Given records:
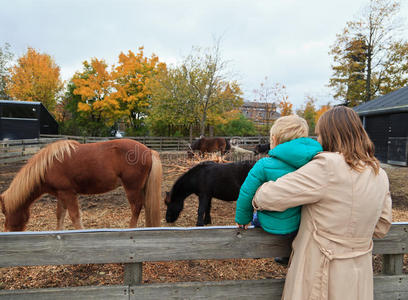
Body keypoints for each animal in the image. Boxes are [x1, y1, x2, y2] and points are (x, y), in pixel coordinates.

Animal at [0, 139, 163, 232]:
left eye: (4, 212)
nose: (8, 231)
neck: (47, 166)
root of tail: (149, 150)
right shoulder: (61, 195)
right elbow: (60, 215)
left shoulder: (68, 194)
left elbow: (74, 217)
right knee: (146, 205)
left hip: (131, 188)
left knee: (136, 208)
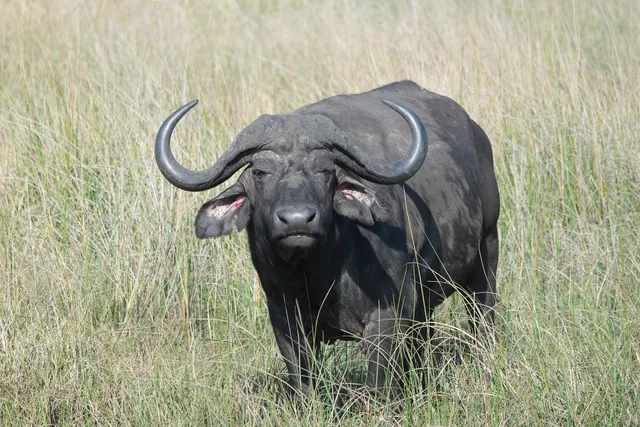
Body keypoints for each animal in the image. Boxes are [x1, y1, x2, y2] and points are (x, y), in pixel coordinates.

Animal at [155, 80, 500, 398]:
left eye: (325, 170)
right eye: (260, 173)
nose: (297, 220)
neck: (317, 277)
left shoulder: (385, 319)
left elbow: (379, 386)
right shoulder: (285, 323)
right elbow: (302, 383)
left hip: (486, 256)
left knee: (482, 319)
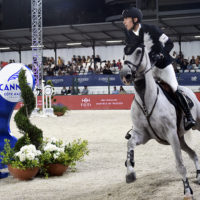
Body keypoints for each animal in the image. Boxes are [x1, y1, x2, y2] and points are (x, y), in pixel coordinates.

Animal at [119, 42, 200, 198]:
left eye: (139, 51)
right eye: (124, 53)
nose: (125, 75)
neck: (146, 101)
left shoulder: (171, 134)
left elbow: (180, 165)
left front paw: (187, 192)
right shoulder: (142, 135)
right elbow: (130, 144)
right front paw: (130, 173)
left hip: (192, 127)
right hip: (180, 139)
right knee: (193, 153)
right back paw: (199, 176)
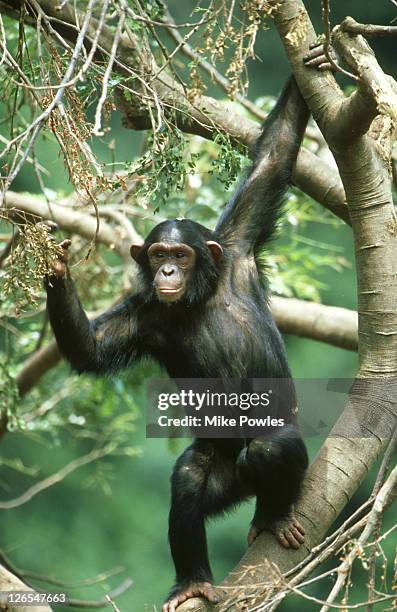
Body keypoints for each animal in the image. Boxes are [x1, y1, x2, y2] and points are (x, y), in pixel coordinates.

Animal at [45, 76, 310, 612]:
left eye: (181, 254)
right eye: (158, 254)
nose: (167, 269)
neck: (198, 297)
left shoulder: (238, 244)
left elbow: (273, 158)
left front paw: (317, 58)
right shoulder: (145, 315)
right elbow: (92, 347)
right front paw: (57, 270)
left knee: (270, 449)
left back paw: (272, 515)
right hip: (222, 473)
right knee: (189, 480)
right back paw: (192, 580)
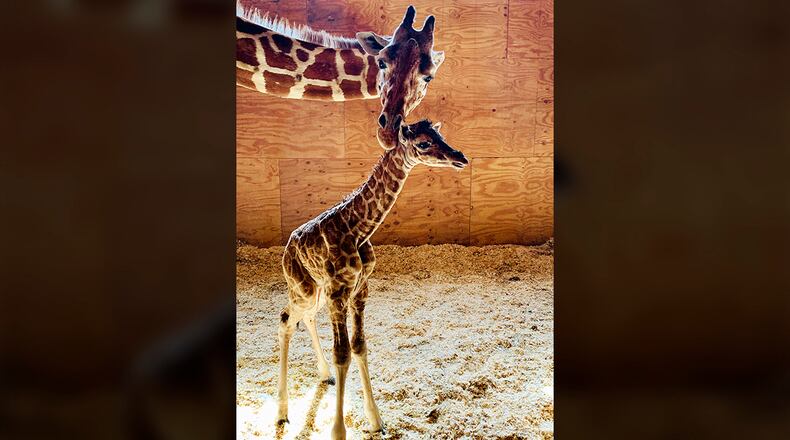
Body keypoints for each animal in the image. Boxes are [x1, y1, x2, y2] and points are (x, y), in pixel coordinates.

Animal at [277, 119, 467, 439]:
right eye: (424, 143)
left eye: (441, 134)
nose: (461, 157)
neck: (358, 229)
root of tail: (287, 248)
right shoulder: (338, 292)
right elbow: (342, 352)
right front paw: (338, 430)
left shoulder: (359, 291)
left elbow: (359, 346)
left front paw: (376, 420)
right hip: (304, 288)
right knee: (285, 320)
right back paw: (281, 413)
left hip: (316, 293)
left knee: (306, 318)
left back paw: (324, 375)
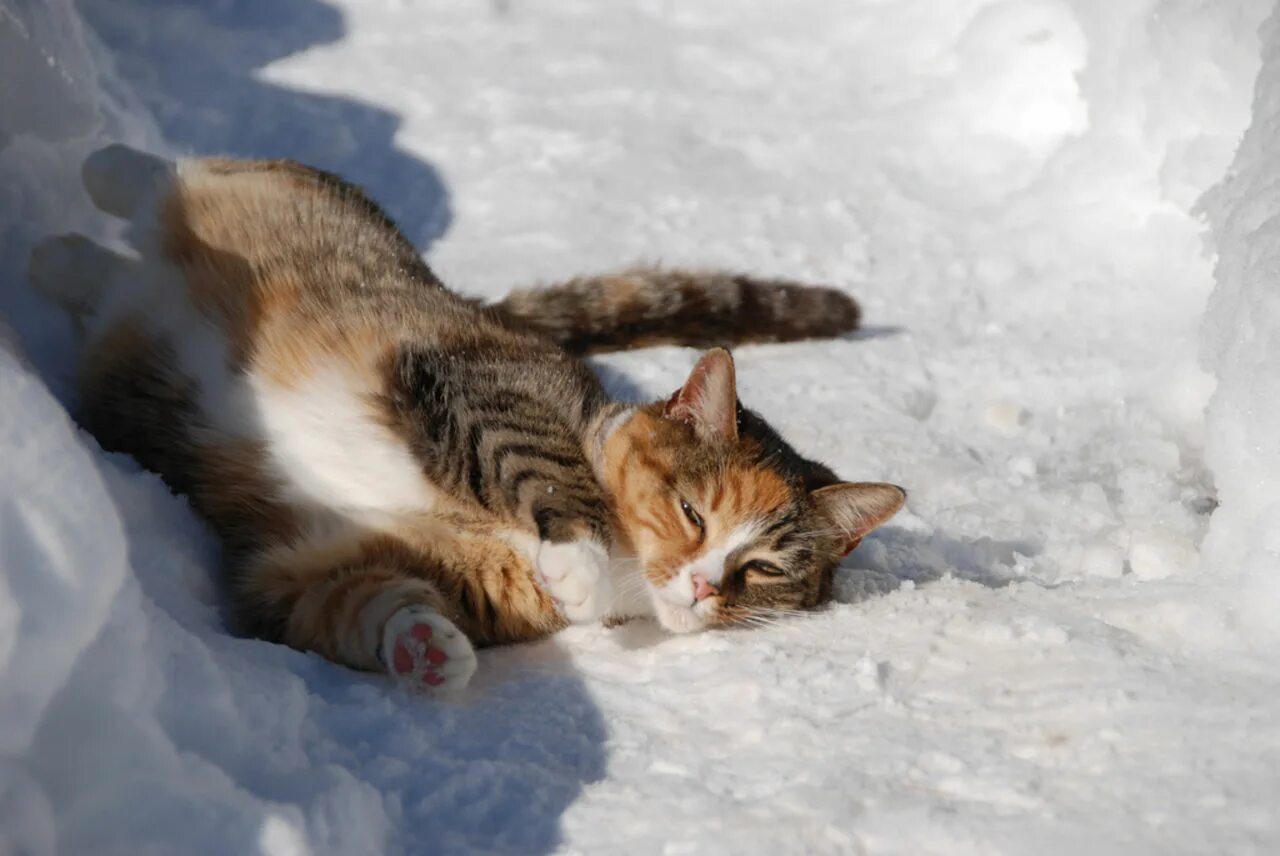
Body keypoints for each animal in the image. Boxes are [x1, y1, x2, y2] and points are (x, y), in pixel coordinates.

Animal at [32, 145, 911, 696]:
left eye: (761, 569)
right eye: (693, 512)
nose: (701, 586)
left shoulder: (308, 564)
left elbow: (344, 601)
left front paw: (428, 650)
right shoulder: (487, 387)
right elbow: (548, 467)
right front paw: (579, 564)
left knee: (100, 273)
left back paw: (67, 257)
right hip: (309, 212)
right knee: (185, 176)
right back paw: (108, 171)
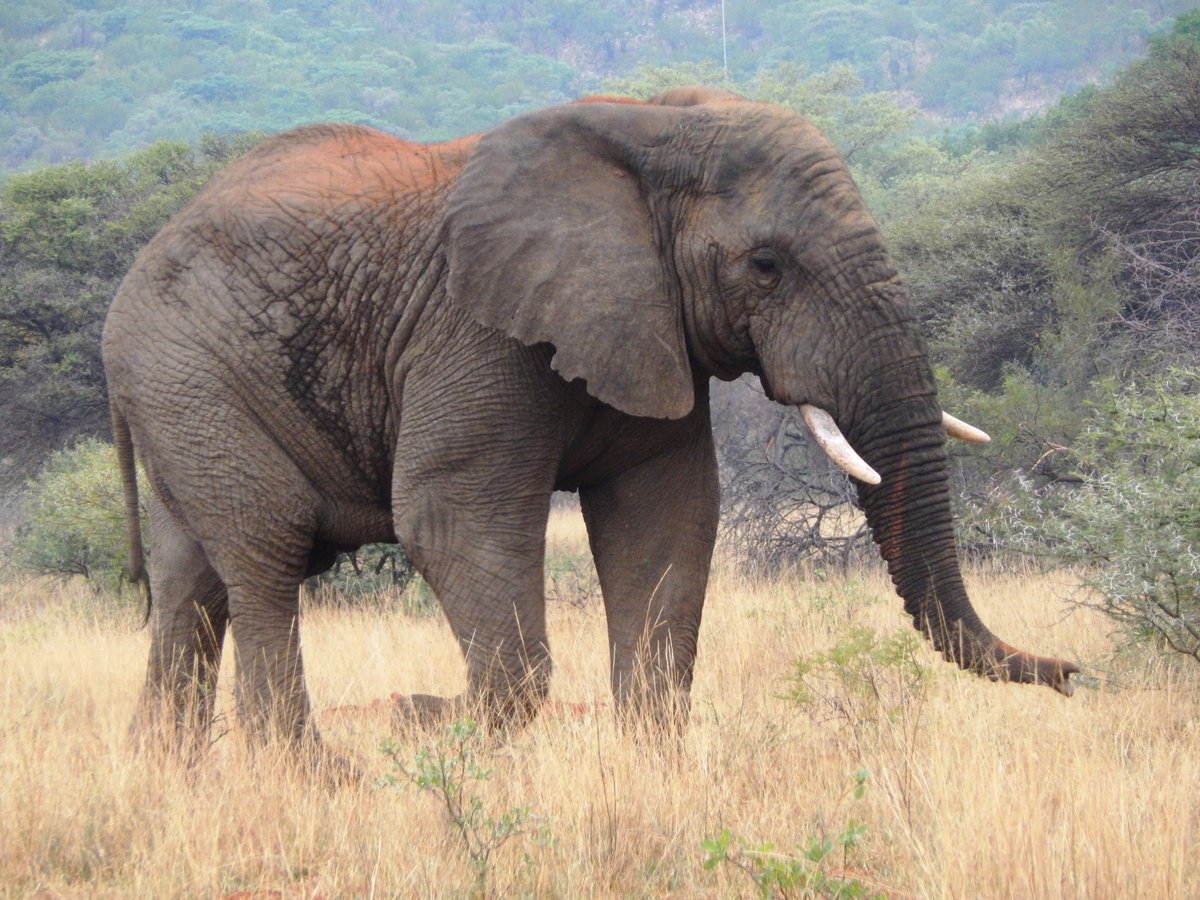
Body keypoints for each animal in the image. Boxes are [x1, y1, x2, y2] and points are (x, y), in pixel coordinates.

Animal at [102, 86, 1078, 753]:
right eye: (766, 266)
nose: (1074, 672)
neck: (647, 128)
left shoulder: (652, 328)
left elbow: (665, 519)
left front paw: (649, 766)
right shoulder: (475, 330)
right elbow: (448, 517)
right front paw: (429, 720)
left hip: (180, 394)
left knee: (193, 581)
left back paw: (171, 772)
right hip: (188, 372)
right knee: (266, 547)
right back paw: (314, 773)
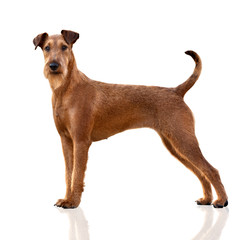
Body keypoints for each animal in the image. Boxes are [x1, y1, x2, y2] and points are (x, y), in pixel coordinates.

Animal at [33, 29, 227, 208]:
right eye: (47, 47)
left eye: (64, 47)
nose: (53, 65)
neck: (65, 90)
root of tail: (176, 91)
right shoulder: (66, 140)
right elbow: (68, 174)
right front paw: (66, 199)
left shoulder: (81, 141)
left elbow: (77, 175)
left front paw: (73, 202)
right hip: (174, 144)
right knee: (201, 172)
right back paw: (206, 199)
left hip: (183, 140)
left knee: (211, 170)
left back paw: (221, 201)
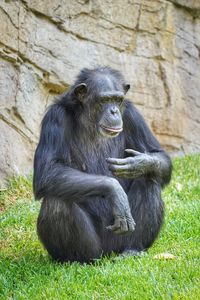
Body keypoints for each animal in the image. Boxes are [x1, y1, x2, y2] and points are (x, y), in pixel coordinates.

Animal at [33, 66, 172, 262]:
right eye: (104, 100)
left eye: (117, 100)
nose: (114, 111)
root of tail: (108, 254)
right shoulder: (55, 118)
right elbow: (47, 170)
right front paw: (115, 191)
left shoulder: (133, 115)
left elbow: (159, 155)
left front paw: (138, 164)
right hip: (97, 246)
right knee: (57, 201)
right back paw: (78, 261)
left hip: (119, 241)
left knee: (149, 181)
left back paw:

Your assignment:
Each line of the data must be restated exactly, and the pictures must be left out.

Task answer:
Body keypoints for each animal in the image. Boxes are [x1, y1, x2, y2] and points are (x, y), in pixel coordinates.

Animal at [0, 139, 163, 232]:
left eye: (4, 212)
nose: (8, 231)
neck: (47, 166)
root of tail: (149, 150)
right shoulder: (61, 195)
right elbow: (60, 215)
left shoulder: (68, 194)
left elbow: (74, 217)
right knee: (146, 205)
left hip: (131, 188)
left knee: (136, 208)
Body keypoints for each animal in the image. Boxes are [x1, y1, x2, y2] and points are (x, y), in pixel coordinates.

Animal at [155, 80, 500, 398]:
left eye: (325, 170)
right eye: (260, 173)
nose: (297, 220)
neck: (317, 277)
left shoulder: (385, 319)
left elbow: (379, 386)
right shoulder: (285, 323)
right elbow: (302, 383)
left hip: (486, 256)
left knee: (482, 319)
Body keypoints for each animal in the image. Boxes are [x1, y1, x2, y2] and points are (x, y), in pixel coordinates.

Animal at [119, 42, 200, 198]:
left eye: (139, 51)
right eye: (124, 53)
nose: (125, 75)
neck: (146, 101)
left shoulder: (171, 134)
left elbow: (180, 165)
left front paw: (187, 192)
right shoulder: (142, 135)
right elbow: (130, 144)
right front paw: (130, 173)
left hip: (192, 127)
right hip: (180, 139)
right knee: (193, 153)
right back paw: (199, 176)
Body keypoints for each animal in the image. Boxes are [x1, y1, x2, y2] and points are (x, y), in pixel coordinates.

Animal at [45, 76, 310, 612]:
left eye: (181, 254)
right eye: (158, 254)
nose: (167, 269)
neck: (198, 297)
left shoulder: (238, 244)
left elbow: (273, 158)
left front paw: (317, 58)
right shoulder: (145, 315)
right elbow: (92, 347)
right front paw: (57, 270)
left knee: (270, 449)
left back paw: (272, 515)
right hip: (222, 473)
right knee: (189, 480)
right back paw: (192, 580)
Body keypoints for each animal in the image. Boxes are [x1, y1, x2, y2] and points are (x, y), in pixel coordinates.

Animal at [277, 119, 467, 439]:
right eye: (424, 143)
left eye: (441, 134)
nose: (461, 157)
neck: (358, 229)
root of tail: (287, 248)
right shoulder: (338, 292)
right elbow: (342, 352)
right front paw: (338, 430)
left shoulder: (359, 291)
left elbow: (359, 346)
left front paw: (376, 420)
right hip: (304, 288)
right knee: (285, 320)
right back paw: (281, 413)
left hip: (316, 293)
left knee: (306, 318)
left back paw: (324, 375)
Body keypoints for each animal in the image. Boxes are [x1, y1, x2, y2] and points are (x, y), in pixel coordinates.

Animal at [32, 145, 911, 696]:
left eye: (761, 569)
right eye: (693, 512)
nose: (701, 586)
left shoulder: (308, 564)
left elbow: (344, 601)
left front paw: (428, 650)
right shoulder: (487, 387)
right elbow: (548, 467)
right front paw: (579, 564)
left knee: (100, 273)
left back paw: (67, 257)
right hip: (309, 212)
right knee: (185, 176)
right back paw: (108, 171)
Body keypoints for each animal in the image. Boxes are [x1, y1, x2, y2] and points are (x, y), in pixel coordinates.

Animal at [102, 86, 1078, 753]:
right eye: (766, 266)
nose: (1074, 672)
neck: (647, 128)
left shoulder: (652, 328)
left elbow: (665, 519)
left front paw: (649, 766)
right shoulder: (475, 330)
right elbow: (448, 517)
right front paw: (429, 720)
left hip: (180, 394)
left knee: (193, 581)
left back paw: (171, 772)
right hip: (188, 372)
right knee: (266, 547)
right back paw: (314, 773)
Body keypoints for each animal in the image. Boxes are [x1, y1, x2, y2] and points are (x, y), in pixel coordinates.

Animal at [33, 29, 227, 208]:
right eye: (47, 47)
left eye: (64, 47)
nose: (53, 65)
neck: (65, 90)
root of tail: (176, 91)
right shoulder: (66, 140)
right elbow: (68, 174)
right front paw: (66, 199)
left shoulder: (81, 141)
left elbow: (77, 175)
left front paw: (73, 202)
right hip: (174, 144)
right knee: (201, 172)
right back paw: (206, 199)
left hip: (183, 140)
left knee: (211, 170)
left back paw: (221, 201)
Body keypoints for each animal in the image. Boxes are [x1, y1, x2, y2] and points are (x, y), in pixel coordinates.

Animal at [33, 66, 172, 262]:
right eye: (104, 100)
left eye: (117, 100)
nose: (114, 111)
root of tail: (108, 254)
right shoulder: (55, 118)
right elbow: (47, 170)
right front paw: (115, 191)
left shoulder: (133, 115)
left elbow: (159, 155)
left front paw: (138, 164)
right hip: (97, 246)
right knee: (57, 201)
right back paw: (78, 261)
left hip: (119, 241)
left knee: (149, 181)
left back paw:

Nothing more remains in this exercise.